### What is asked
How many lines in the entries below contain the string "pixels"? Matches must have the same case, and the reply should be only the number.

### Extracted material
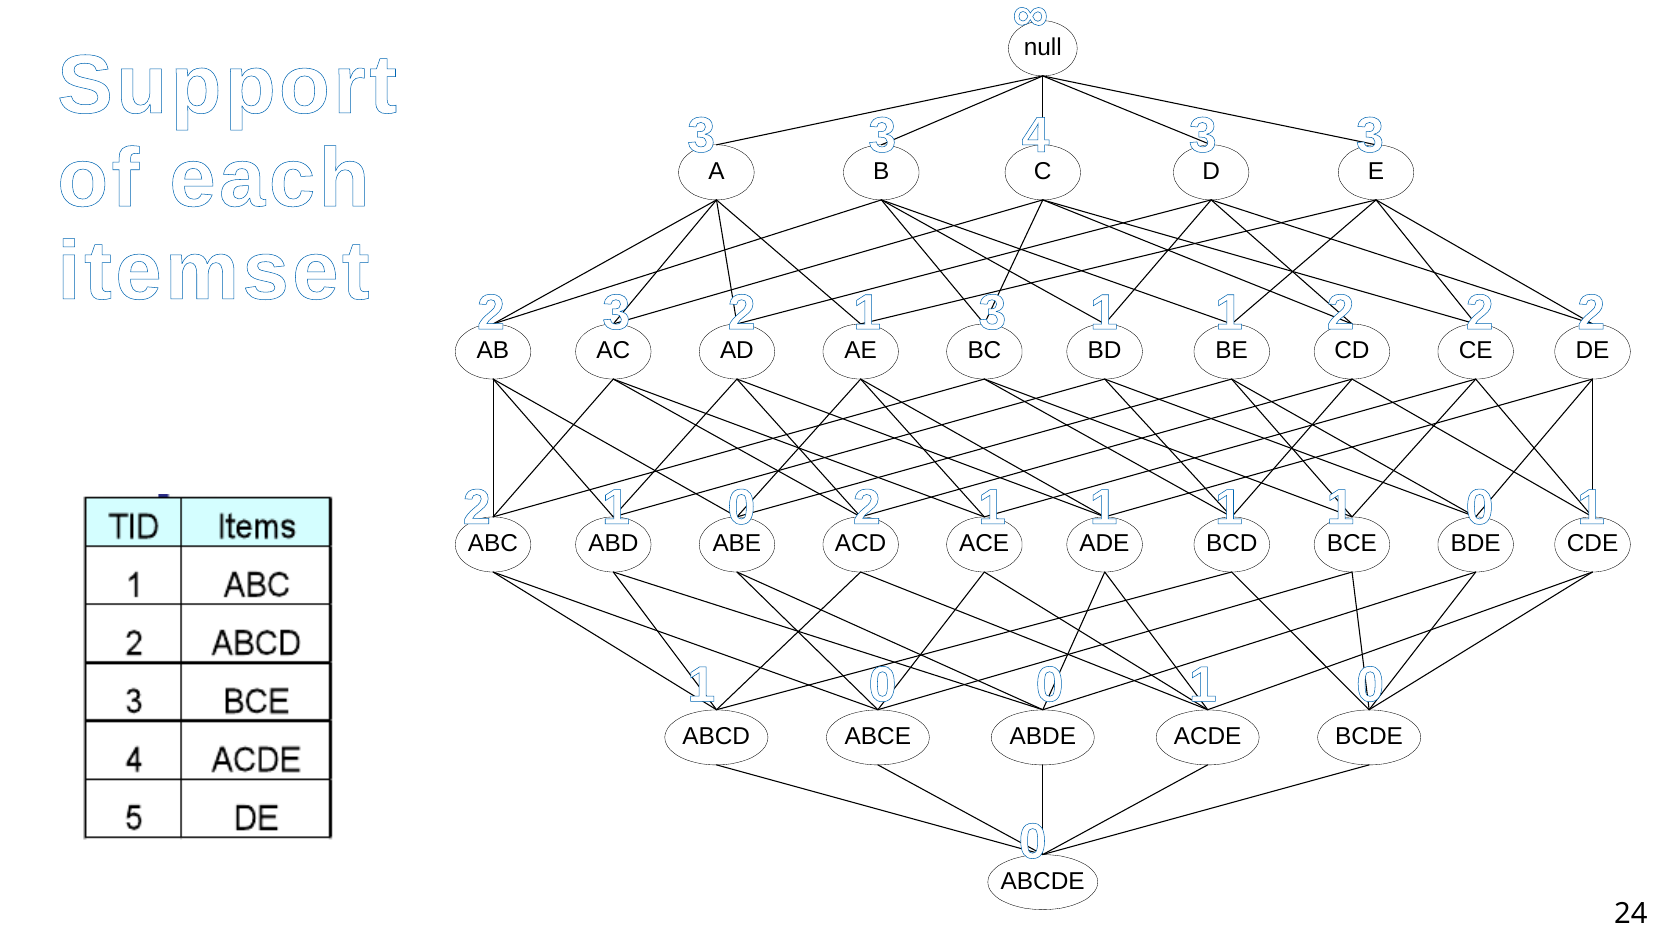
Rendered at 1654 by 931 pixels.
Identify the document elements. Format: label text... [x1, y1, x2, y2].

picture [82, 494, 337, 843]
text_box 1 0 0 1 0 [672, 648, 1451, 775]
text_box 2 3 2 1 3 1 1 2 2 2 [448, 276, 1641, 403]
text_box 0 [1003, 805, 1097, 877]
picture [453, 18, 1633, 276]
picture [453, 403, 1633, 471]
text_box ∞ [997, 0, 1056, 49]
text_box 3 3 4 3 3 [672, 99, 1472, 226]
picture [453, 598, 1633, 911]
text_box Support of each itemset [42, 30, 464, 325]
text_box 2 1 0 2 1 1 1 1 0 1 [448, 471, 1647, 598]
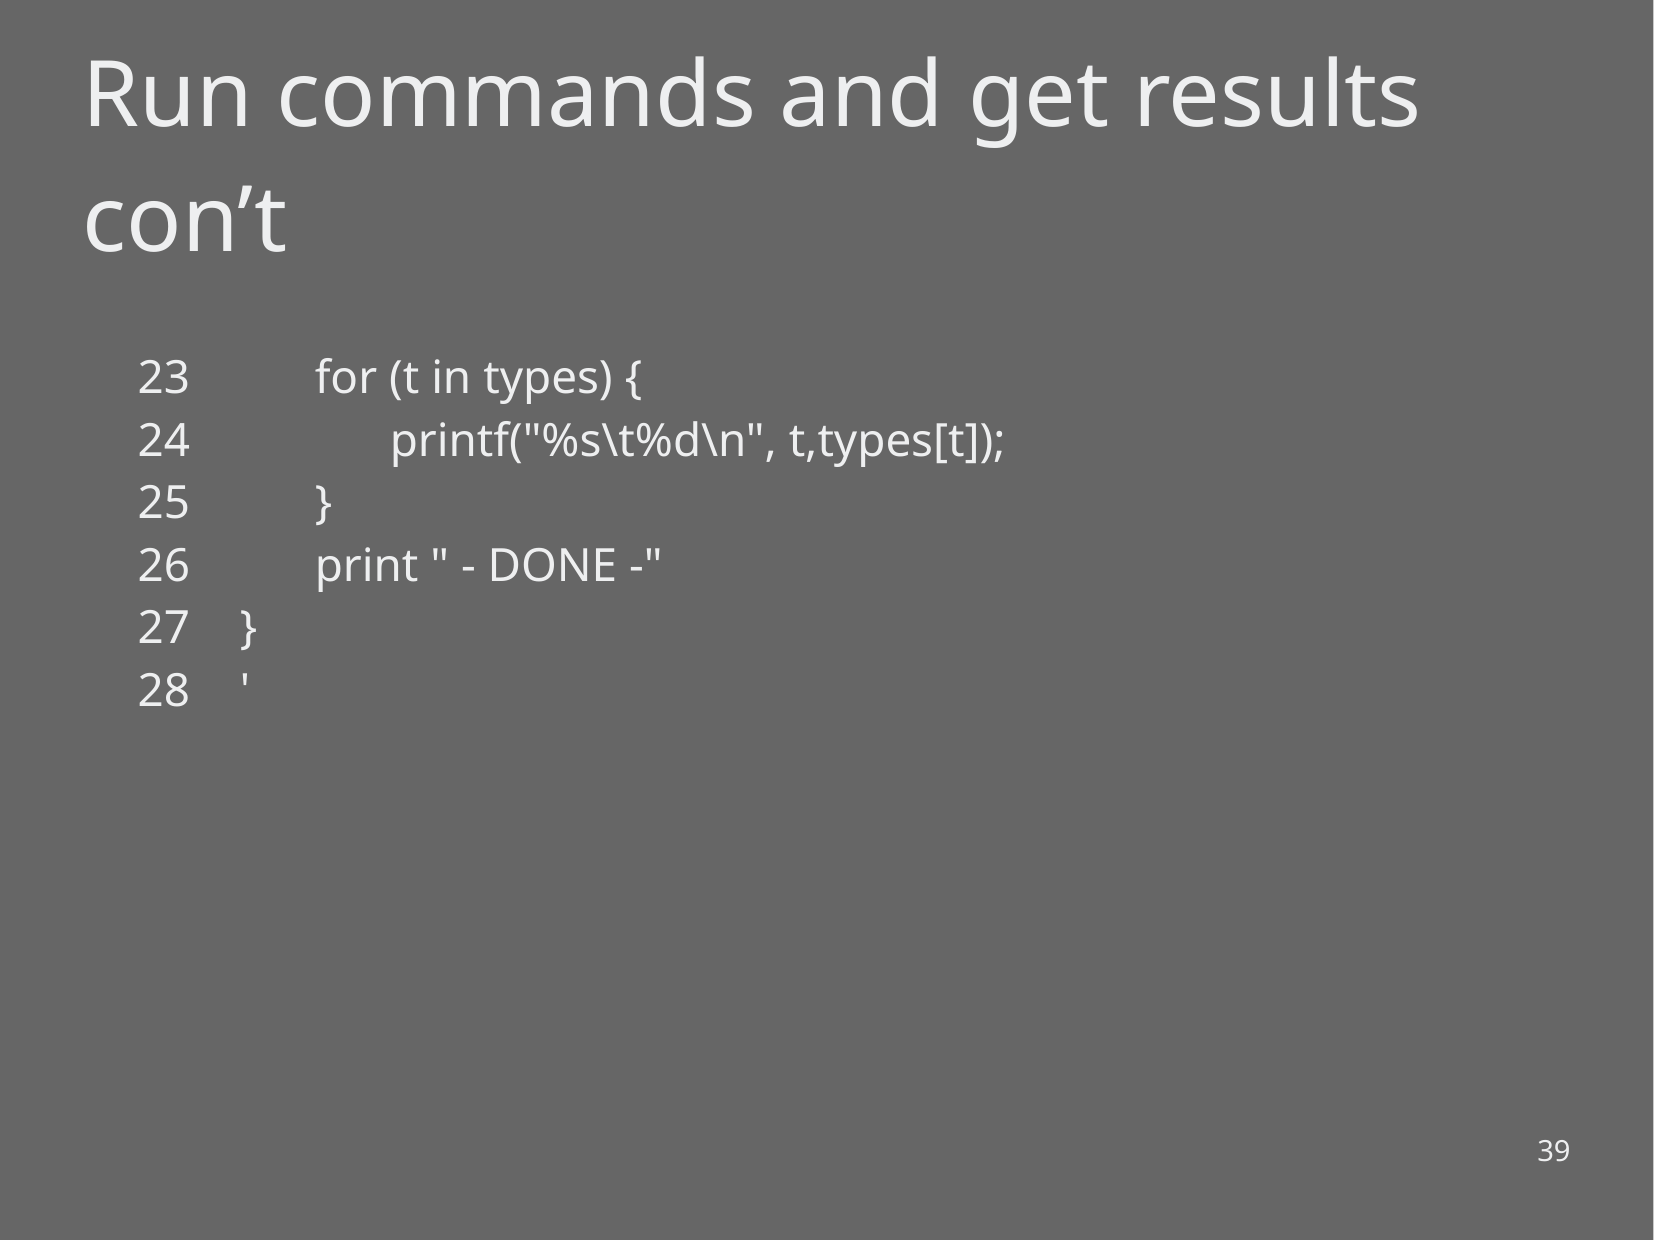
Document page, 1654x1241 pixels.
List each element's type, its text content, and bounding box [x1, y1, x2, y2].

### Answer to this exercise
2